**PAGE TEXT:**

##########

# Pouch for pellets - Kydex?



## JoergS (Dec 17, 2009)

Someone challenged me to make a slingshot that shoots shotgun pellets.

Of course I know that this has been done already, and a long time ago (there was even a commercial product). But with my powerful slingshots, I think I can hurl a large amount of lead pellets, far more than it was possible with the previous models.

Now I was thinking to use Kydex for the pouch. Kydex is a material that is often used for knife sheaths, it can be formed when hot and then it stiffens as it cools, holding the form.

This video shows how it is processed:






Seems easy enough.

Now my idea is to make a pouch just like Saunders, only from Kydex and shaped for a lot of pellets.

The cups would hold the shot, and there would be a little "funnel" on the top so you can load the pellets comfortably.

The joint in the middle of the pouch would be weakened just enough to make the pouch foldable in the middle.

This could probably work for regular lead/steel balls as well!

What do you think? I do see some danger from the pouch beeing hard, but then again the Saunders pouch is hard, too.

Jörg


----------



## Tex-Shooter (Dec 17, 2009)

##########

**EXERCISE 1:** In the records, give back only the stretch from the line containing "Golf De La Marsaudière" through the line containing "בפיצוצים בסוריה, היום", with "avis" replaced by "commentaire" and everything else left unchanged.

**MATERIAL FOR THE TASK:**
##########

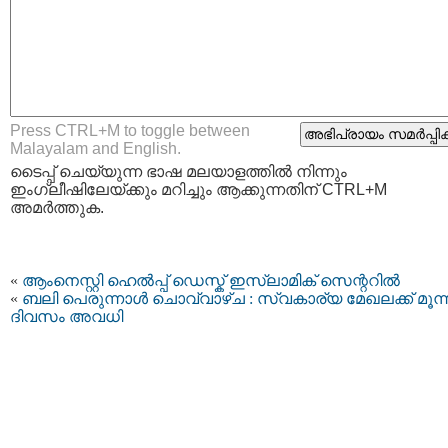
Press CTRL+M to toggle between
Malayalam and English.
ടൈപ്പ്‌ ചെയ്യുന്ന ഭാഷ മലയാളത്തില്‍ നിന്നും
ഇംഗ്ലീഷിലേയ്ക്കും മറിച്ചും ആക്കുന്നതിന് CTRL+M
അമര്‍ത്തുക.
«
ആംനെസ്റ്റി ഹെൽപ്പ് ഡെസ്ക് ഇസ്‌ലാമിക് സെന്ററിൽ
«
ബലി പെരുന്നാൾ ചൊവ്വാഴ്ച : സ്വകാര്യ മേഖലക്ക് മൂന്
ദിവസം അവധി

##########

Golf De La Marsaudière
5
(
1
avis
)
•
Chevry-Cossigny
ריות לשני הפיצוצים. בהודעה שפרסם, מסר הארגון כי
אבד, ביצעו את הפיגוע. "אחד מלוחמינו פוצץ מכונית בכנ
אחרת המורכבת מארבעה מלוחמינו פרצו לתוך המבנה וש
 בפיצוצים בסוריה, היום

##########

**EXERCISE 2:** According to the forum thread on a Kydex pellet pouch, what is Kydex often used for?

**TASK SOLUTION 1:**
Golf De La Marsaudière
5
(
1
commentaire
)
•
Chevry-Cossigny
ריות לשני הפיצוצים. בהודעה שפרסם, מסר הארגון כי
אבד, ביצעו את הפיגוע. "אחד מלוחמינו פוצץ מכונית בכנ
אחרת המורכבת מארבעה מלוחמינו פרצו לתוך המבנה וש
 בפיצוצים בסוריה, היום

**TASK SOLUTION 2:** Knife sheaths.